I once asked someone what kind of death he envisioned. He said, “fast and painless…but I don’t envision it.” I asked then how he decided what kind of death he wanted, “from seeing the deaths of others.”

There is a cost to every treatment. Sometimes that cost is money. Sometimes it is your hair. Sometimes it is quality time. Sometimes it is just time. There is never any guarantee that an aggressive treatment will give you more time. In fact, aggressive treatment not only impairs quality of life (even temporarily), but it often hastens death.

Just as everyone has a birth story that was written by their mother’s choices regarding pain medications, attendants and location as well as natural phenomena, so too are our death stories written.

There are a million choices between receiving a life limiting diagnosis and the moment of death; each choice is a page in your death story. 

You can’t truly write your own narrative, unless/until you embrace the fact that this Earth adventure culminates in death. Unless/until you are aware of all the options available to you. Unless/until you acknowledge all possibilities.
Unless/until you start having conversations about what resonates with you and what doesn’t. 

Conversing and documenting your death vision years ahead of time, just like a will, relieves you of making those decisions under duress in a time of crisis. More importantly it relieves your loved ones of having to make those decisions for you under duress in a time of crisis.

But if you just can’t imagine doing that, then at least consider utilizing resources like end of life doulas when you have been diagnosed with a life limiting illness or have a significant decline in functioning; and palliative care and hospice when given a terminal prognosis. 

Special note to doctors:

Please, be honest about probable survival rates and the quality of life costs related to the treatments you are suggesting.  

Giving your patients and their families the full picture, is the most honorable thing you can do to enable them to make truly informed decisions. Do not rob them of four months of quality time for six months of extended suffering. Or worst, for two months of suffering.

Do not think that “hope” means four months of suffering aggressive treatment before death, instead of eight months of quality time while nature takes it’s course. 

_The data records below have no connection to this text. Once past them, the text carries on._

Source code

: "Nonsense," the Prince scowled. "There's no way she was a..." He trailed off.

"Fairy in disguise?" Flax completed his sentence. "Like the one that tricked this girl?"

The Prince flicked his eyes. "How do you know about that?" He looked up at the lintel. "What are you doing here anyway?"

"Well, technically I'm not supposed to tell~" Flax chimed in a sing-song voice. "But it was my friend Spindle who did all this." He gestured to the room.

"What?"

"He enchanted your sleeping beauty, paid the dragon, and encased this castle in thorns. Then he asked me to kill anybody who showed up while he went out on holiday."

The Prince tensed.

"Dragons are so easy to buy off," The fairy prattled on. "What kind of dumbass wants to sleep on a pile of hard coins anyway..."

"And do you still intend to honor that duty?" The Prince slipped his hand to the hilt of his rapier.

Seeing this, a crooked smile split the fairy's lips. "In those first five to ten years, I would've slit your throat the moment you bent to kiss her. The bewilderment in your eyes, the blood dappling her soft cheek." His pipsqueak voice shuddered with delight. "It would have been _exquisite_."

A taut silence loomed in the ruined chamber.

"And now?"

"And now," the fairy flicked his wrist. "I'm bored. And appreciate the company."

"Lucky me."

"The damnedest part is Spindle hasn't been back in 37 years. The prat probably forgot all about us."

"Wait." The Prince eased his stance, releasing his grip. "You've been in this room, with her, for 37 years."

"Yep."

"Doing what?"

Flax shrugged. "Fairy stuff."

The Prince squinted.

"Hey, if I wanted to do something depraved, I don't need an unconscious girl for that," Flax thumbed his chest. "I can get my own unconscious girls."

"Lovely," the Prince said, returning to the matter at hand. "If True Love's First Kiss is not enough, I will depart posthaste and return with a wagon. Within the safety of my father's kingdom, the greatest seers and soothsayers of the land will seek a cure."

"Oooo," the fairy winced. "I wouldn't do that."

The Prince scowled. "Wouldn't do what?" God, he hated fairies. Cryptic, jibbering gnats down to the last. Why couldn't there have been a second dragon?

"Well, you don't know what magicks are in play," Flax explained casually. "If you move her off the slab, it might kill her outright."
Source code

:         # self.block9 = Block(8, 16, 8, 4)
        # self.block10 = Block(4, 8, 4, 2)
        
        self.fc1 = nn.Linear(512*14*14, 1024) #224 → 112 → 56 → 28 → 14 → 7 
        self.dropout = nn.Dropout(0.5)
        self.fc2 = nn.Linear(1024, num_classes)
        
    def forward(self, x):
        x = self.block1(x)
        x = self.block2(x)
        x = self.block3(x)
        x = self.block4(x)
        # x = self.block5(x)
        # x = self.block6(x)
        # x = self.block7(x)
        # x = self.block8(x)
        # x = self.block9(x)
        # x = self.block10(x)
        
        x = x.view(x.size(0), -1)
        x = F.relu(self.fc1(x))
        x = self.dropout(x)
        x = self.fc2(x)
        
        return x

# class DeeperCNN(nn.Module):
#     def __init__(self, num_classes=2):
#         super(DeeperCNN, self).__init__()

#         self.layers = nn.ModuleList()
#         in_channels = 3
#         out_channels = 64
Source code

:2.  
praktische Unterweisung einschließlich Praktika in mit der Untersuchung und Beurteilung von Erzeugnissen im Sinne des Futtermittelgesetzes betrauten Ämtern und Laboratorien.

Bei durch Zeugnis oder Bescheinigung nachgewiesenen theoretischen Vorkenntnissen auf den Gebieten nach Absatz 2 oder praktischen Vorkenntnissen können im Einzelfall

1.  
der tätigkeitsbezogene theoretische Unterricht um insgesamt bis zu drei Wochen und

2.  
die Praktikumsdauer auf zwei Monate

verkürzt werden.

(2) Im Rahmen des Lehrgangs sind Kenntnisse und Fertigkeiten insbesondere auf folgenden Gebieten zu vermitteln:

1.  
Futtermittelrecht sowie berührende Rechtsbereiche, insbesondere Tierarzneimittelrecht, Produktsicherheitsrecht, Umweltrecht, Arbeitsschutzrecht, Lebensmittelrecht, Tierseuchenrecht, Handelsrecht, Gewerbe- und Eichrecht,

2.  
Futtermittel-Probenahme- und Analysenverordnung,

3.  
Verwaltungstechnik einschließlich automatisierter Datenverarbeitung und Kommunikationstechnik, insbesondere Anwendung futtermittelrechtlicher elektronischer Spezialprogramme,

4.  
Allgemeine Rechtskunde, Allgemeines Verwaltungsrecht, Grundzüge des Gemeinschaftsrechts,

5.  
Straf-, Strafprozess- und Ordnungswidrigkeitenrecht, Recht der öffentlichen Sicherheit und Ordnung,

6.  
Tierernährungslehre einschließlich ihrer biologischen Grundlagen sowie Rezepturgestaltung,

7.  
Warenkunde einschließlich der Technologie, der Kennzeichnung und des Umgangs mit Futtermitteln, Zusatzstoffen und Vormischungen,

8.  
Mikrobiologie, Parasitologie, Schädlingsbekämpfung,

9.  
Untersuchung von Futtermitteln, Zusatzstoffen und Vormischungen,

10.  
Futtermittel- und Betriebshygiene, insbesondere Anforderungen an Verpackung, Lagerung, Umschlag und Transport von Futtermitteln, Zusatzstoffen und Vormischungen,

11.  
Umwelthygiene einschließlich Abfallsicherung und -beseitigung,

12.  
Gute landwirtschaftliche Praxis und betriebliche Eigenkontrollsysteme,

Explore all possibilities when you have to deliver a life limiting diagnosis. Explain the pros and cons to “doing everything”, “doing something” and “doing nothing”. Explain all the costs -mentally, emotionally, physically as well as financially. Explain that hope may be for survival in the beginning, but for peace in the end – and that is still hope. Explore all possibilities means having a plan b and a set point at which plan b might be enacted. 

And if you cannot comfortably do that, be comfortable enough to bring in someone like an end of life doula to facilitate that.

Patients are not problems to be solved. They are not riddles you must figure out. People are social beings who thrive best, in the worst of situations, with open communication and the support of others. If they are kept in the dark, how will they get the support they actually need? Your patients depend on you for the truth to make the best choices for themselves. This is their only death. You owe it to them to give them all the information as soon as you have it. Remember that while they are not your only patient, you might be their only physician. 

You are part of their death story (even when they survive and go on to die many years later), make sure you are an enhancement to it. 

There are no losers when someone is referred to hospice early. There are no losers when palliative care is consulted right from the beginning. There are no losers when a death plan isn’t needed for several years. There are no losers when end of life doulas are facilitating conversations and memory making a year before someone is actively dying.

Conversely, no one wins when we prolong death by sacrificing quality of life. 

If this resonates with you and you have been diagnosed with a life limiting illness, or a decline in health status, print this out and take it to your doctor as an indication that you want to have an honest conversation about your care.